Does every specialty drug need a hub?
No. A drug needs a hub when payer authorization, specialty distribution, meaningful patient out-of-pocket exposure, REMS, restricted distribution, complex administration, or internal capacity gaps make access coordination operationally risky. Traditional retail pharmacy drugs with broad formulary coverage and limited access friction often do not need a full outsourced hub.
What is a Field Reimbursement Manager (FRM)?
An FRM is a manufacturer-deployed field specialist who visits prescriber offices, infusion centers, and academic medical centers to help staff navigate reimbursement, coding, and payer policy for a specific specialty product. FRMs are not sales reps: they do not discuss clinical efficacy or safety. They train office staff on prior authorization workflows, J-code selection, and appeals.

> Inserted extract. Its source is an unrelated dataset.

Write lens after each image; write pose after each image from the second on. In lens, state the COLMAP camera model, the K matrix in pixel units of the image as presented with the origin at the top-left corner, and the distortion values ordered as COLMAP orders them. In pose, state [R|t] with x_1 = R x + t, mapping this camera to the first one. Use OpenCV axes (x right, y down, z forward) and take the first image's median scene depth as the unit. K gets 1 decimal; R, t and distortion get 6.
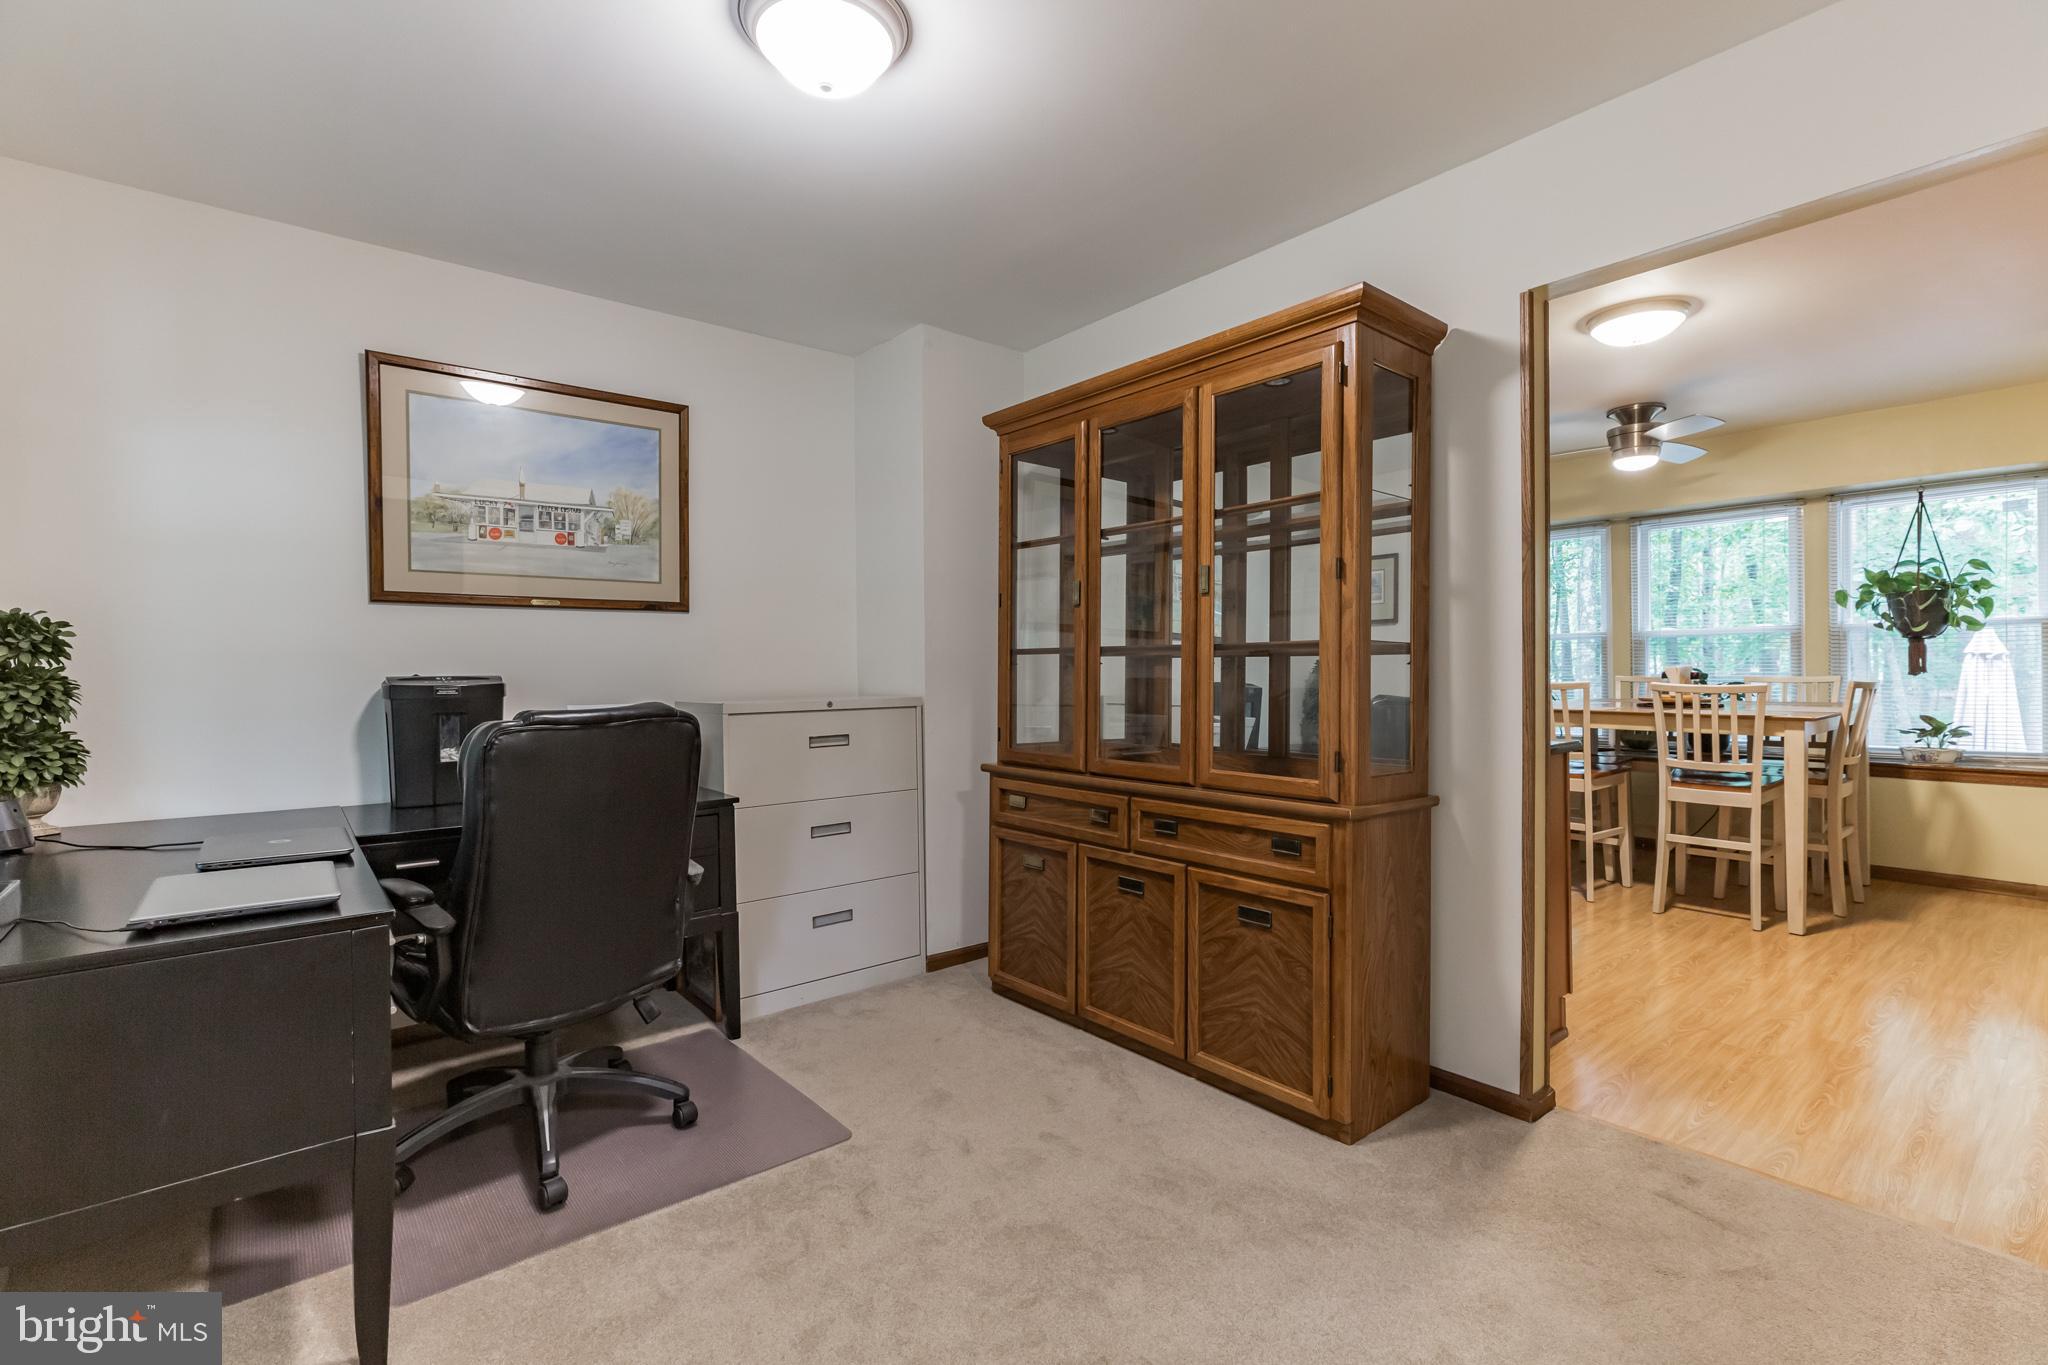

Fully loaded FRM cost should be modeled from salary, benefits, travel, tools, training, management overhead, and territory workload. FRMs are most valuable for physician-administered buy-and-bill drugs and new launches.
How are hub services, copay processors, and market access consultants different?
A hub runs ongoing patient-level operations (enrollment through adherence). A copay processor is a specialized claims adjudicator that administers the copay card as secondary insurance at the point of sale. A market access consultant is a strategy firm hired pre-launch to design pricing, contracting, and payer engagement strategy. Hub is operations. Copay processor is transaction processing. Market access consulting is strategy. Some vendors like ConnectiveRx operate as both a hub and a copay processor. Consulting firms like Trinity Life Sciences and IQVIA do not run the hub itself.